Free Range Chicken Thinking is a way to make these boundaries disappear. If you have no limitations, and no one telling you that your method will not work, great freedom ensues. Granted, some things will not work and many things might never gain traction, but more often, you will find creative and profitable solutions. You must not be afraid that you will not find the “water”, because that search is instinctive.

Everyday in corporate America, workers are told that they must use the accepted channels, and do things the way the were taught. There are consequences if they do not stay nicely in their pen. We call this process “DeBeaking”. DeBeaking is used in poultry farming to help reduce the cannibalism of the chickens in tightly confined areas. The process of trimming the beak helps improve the livability of the chickens but there is certainly pain involved.

We see this in many aspects of business today. When individuals are “DeBeaked” they are being stopped from individual growth. Perhaps their boss thinks that they will cannibalize the business, a thought process, or “the way we have always done it”. A functional, free range chicken can be scary for other chickens in the pen, so they are “DeBeaked” quickly and efficiently.

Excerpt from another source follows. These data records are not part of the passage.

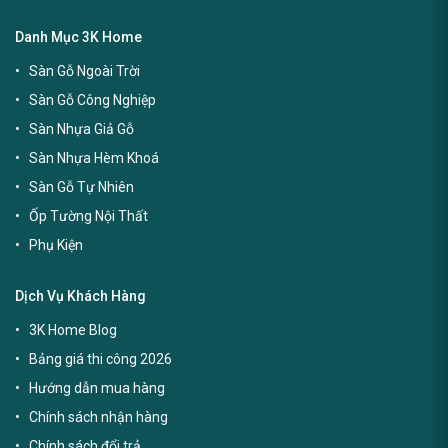
Danh Mục 3K Home
Sàn Gỗ Ngoài Trời
Sàn Gỗ Công Nghiệp
Sàn Nhựa Giả Gỗ
Sàn Nhựa Hèm Khoá
Sàn Gỗ Tự Nhiên
Ốp Tường Nội Thất
Phụ Kiện
Dịch Vụ Khách Hàng
3K Home Blog
Bảng giá thi công 2026
Hướng dẫn mua hàng
Chính sách nhận hàng
Chính sách đổi trả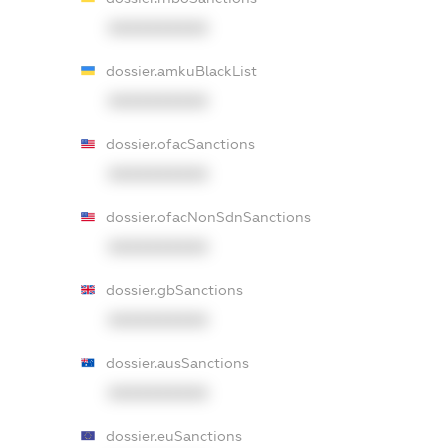
XXXXXXXXXX
dossier.amkuBlackList
XXXXXXXXXX
dossier.ofacSanctions
XXXXXXXXXX
dossier.ofacNonSdnSanctions
XXXXXXXXXX
dossier.gbSanctions
XXXXXXXXXX
dossier.ausSanctions
XXXXXXXXXX
dossier.euSanctions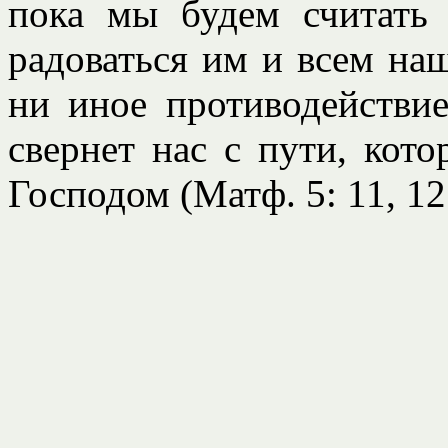
пока мы будем считать
радоваться им и всем на
ни иное противодействи
свернет нас с пути, кото
Господом (Матф. 5: 11, 12;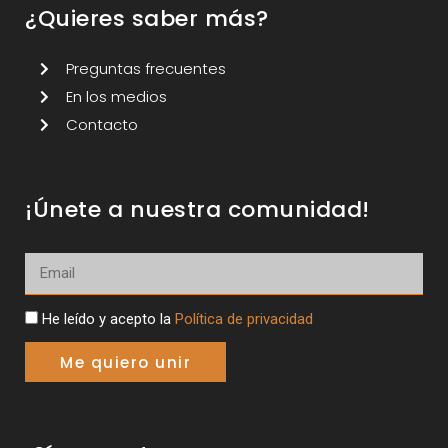
¿Quieres saber más?
Preguntas frecuentes
En los medios
Contacto
¡Únete a nuestra comunidad!
He leído y acepto la
Política de privacidad
Me quiero unir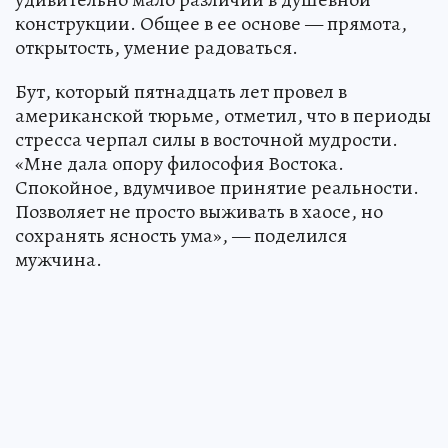
конструкции. Общее в ее основе — прямота,
открытость, умение радоваться.
Бут, который пятнадцать лет провел в
американской тюрьме, отметил, что в периоды
стресса черпал силы в восточной мудрости.
«Мне дала опору философия Востока.
Спокойное, вдумчивое принятие реальности.
Позволяет не просто выживать в хаосе, но
сохранять ясность ума», — поделился
мужчина.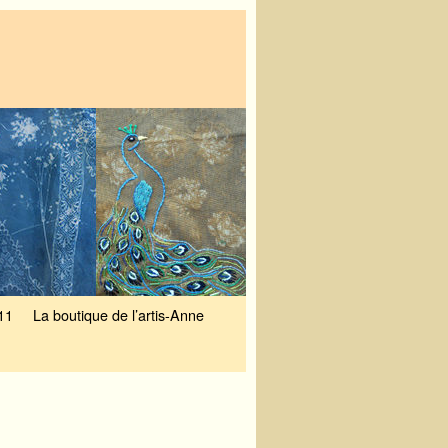
11
La boutique de l’artis-Anne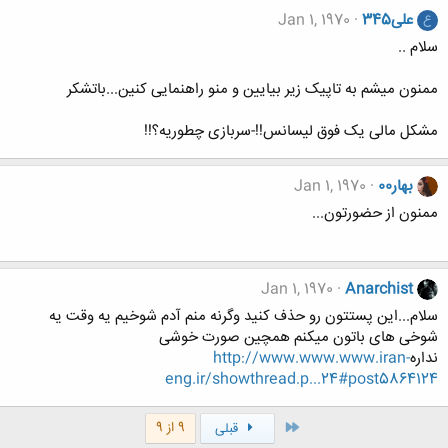
علی345
Jan 1, 1970
ع
سلام ..
ممنون میشم به تاپیک زیر بیایین و منو راهنمایی کنین...باتشکر
مشکل مالی یک فوق لیسانس!!-سربازی چطوریه؟!!
بهار00
Jan 1, 1970
ممنون از حضورتون...
Jan 1, 1970
Anarchist
سلام...این پستتون رو حذف کنید وگرنه منم آدم شوخیم یه وقت یه
شوخی های باتون میکنم همچین صورت خوشی
نداره
http://www.www.www.iran-
eng.ir/showthread.p...24#post5864124
اول
9 از 9
قبلی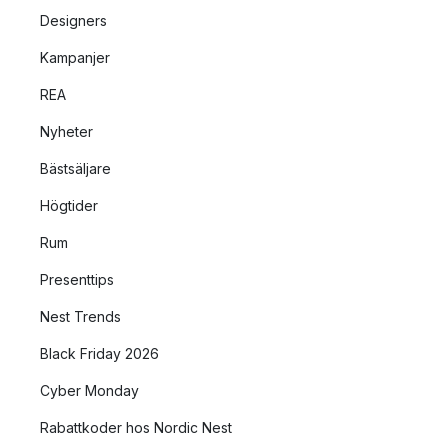
Designers
Kampanjer
REA
Nyheter
Bästsäljare
Högtider
Rum
Presenttips
Nest Trends
Black Friday 2026
Cyber Monday
Rabattkoder hos Nordic Nest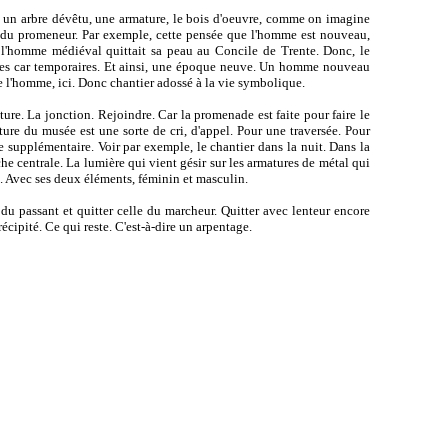
me un arbre dévêtu, une armature, le bois d'oeuvre, comme on imagine
ux du promeneur. Par exemple, cette pensée que l'homme est nouveau,
l'homme médiéval quittait sa peau au Concile de Trente. Donc, le
taines car temporaires. Et ainsi, une époque neuve. Un homme nouveau
de l'homme, ici. Donc chantier adossé à la vie symbolique.
ure. La jonction. Rejoindre. Car la promenade est faite pour faire le
cture du musée est une sorte de cri, d'appel. Pour une traversée. Pour
e supplémentaire. Voir par exemple, le chantier dans la nuit. Dans la
he centrale. La lumière qui vient gésir sur les armatures de métal qui
t. Avec ses deux éléments, féminin et masculin.
 du passant et quitter celle du marcheur. Quitter avec lenteur encore
récipité. Ce qui reste. C'est-à-dire un arpentage.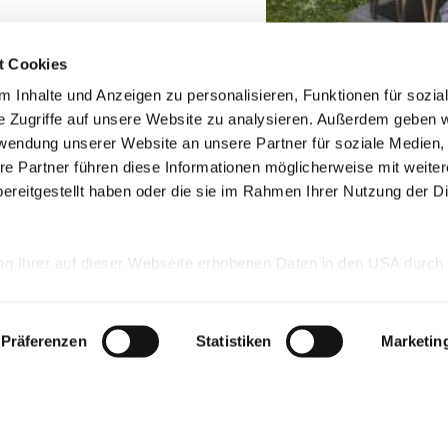
t Cookies
 Inhalte und Anzeigen zu personalisieren, Funktionen für sozia
e Zugriffe auf unsere Website zu analysieren. Außerdem geben w
rwendung unserer Website an unsere Partner für soziale Medien
re Partner führen diese Informationen möglicherweise mit weite
ereitgestellt haben oder die sie im Rahmen Ihrer Nutzung der D
ung Ihrer auf dieser Webseite erhobenen Daten in den USA durch
lantic Data Privacy Framework (TADPF) besteht ein
 der EU-Kommission für die USA. Indem Sie auf "Alle Cookies 
 dass Ihre Daten in den USA verarbeitet werden. Wenn Sie dies abl
Präferenzen
Statistiken
Marketin
rmittlung nicht statt. Weitere Informationen sind in
g
und im
Impressum
abrufbar.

A Free Range Chicken should never be DeBeaked as they must use what ever means necessary to survive. It is also interesting to note that there is no need to DeBeak a free range chicken, as they feel no need to cannibalize their fellow chickens. In a free range environment the use of DeBeaking is obsolete because ideas should never be “cut off”.

As you can see Free Range Chicken Thinking is a totally different way of doing things. It is more challenging, and you may get funny looks from those around you. But in the end, what you create will be much more authentic and attention getting.